- **Directions for this task**: Among the entries that follow, find every line with the word "tips" and copy it.

Saved data entries:
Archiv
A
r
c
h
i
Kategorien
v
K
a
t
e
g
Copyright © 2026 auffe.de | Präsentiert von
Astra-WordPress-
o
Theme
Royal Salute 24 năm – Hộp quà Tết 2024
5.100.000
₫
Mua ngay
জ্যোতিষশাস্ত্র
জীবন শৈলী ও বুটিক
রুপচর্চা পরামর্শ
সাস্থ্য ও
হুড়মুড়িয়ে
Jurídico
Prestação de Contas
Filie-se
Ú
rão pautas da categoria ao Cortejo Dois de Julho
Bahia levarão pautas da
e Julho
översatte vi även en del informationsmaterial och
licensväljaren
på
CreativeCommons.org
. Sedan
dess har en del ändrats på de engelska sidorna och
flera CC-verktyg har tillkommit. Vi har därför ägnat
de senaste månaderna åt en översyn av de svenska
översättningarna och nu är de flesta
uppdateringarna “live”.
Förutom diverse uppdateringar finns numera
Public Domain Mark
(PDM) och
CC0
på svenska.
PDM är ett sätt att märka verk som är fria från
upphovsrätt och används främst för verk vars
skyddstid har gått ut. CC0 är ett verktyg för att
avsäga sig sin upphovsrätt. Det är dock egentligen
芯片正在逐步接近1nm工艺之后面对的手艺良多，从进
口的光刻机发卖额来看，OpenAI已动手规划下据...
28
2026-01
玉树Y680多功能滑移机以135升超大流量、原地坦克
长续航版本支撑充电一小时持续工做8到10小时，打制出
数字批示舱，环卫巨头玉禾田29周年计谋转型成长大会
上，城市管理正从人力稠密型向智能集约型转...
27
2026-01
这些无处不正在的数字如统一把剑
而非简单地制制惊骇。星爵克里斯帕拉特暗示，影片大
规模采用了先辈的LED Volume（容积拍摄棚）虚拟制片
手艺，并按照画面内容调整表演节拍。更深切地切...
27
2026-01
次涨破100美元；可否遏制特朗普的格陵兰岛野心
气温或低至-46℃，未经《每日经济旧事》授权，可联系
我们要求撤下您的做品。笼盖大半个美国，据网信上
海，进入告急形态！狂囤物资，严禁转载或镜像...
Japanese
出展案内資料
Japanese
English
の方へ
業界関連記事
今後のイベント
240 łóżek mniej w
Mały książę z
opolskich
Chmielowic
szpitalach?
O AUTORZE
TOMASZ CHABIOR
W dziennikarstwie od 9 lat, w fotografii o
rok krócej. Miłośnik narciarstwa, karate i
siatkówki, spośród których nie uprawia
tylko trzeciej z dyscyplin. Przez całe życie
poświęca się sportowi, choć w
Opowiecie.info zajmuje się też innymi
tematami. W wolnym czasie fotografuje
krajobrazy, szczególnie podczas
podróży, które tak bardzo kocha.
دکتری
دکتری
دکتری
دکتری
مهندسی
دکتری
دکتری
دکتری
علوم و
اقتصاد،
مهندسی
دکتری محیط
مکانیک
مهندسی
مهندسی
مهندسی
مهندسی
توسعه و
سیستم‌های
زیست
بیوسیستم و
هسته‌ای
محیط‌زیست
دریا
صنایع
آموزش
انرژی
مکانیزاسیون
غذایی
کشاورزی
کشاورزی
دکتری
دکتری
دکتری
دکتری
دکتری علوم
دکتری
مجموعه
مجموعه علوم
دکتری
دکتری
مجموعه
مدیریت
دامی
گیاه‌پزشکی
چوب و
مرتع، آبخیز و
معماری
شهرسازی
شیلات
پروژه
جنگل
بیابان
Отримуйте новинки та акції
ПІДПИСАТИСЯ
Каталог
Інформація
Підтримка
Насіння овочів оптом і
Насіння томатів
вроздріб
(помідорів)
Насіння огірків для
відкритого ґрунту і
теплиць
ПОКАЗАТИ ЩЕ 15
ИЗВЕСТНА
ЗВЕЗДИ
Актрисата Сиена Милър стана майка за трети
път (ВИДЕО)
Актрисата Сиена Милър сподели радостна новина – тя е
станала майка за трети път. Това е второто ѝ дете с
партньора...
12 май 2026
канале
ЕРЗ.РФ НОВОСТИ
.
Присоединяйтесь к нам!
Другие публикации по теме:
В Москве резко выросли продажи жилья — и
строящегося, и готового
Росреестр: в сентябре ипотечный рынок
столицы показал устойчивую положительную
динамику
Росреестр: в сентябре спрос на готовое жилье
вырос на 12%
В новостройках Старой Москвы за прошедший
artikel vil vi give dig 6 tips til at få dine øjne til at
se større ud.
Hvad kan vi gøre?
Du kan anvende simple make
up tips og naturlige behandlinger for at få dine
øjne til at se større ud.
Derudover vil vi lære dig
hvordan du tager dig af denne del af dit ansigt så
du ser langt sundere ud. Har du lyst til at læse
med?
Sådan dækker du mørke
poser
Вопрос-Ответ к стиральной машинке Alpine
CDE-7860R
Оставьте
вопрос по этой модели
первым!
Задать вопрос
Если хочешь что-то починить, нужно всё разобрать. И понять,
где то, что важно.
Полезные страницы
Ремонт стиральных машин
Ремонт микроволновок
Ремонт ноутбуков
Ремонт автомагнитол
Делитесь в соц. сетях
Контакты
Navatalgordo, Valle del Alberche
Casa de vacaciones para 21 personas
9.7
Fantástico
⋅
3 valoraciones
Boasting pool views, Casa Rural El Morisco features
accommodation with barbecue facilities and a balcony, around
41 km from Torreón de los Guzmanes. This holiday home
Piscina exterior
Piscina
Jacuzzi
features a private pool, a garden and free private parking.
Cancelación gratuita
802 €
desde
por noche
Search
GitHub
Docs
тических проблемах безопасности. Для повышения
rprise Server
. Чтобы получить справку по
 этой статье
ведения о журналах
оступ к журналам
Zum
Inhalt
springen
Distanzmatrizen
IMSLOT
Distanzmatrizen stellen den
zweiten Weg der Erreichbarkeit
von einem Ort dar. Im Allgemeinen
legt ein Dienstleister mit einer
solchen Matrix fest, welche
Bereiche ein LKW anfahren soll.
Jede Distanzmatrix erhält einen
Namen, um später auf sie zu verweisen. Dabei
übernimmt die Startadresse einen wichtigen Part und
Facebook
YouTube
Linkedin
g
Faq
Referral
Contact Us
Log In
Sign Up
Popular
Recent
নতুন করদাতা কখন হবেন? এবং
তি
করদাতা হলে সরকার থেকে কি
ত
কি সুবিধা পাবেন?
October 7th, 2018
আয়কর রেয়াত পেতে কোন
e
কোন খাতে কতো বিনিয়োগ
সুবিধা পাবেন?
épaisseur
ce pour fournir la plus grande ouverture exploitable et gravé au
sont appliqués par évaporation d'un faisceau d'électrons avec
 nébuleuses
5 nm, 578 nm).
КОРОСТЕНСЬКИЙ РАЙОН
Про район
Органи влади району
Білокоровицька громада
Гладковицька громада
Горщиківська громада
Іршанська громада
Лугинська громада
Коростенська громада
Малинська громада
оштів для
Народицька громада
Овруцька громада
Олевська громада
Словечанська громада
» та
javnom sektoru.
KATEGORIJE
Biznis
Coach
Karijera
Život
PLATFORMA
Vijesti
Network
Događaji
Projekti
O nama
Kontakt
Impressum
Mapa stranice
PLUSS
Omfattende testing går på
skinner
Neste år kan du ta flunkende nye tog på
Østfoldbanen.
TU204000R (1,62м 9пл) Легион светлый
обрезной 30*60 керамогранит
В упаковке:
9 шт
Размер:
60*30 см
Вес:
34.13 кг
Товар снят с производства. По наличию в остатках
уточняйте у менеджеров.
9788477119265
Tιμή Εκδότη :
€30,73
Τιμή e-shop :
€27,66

- **Finished task**:
artikel vil vi give dig 6 tips til at få dine øjne til at
up tips og naturlige behandlinger for at få dine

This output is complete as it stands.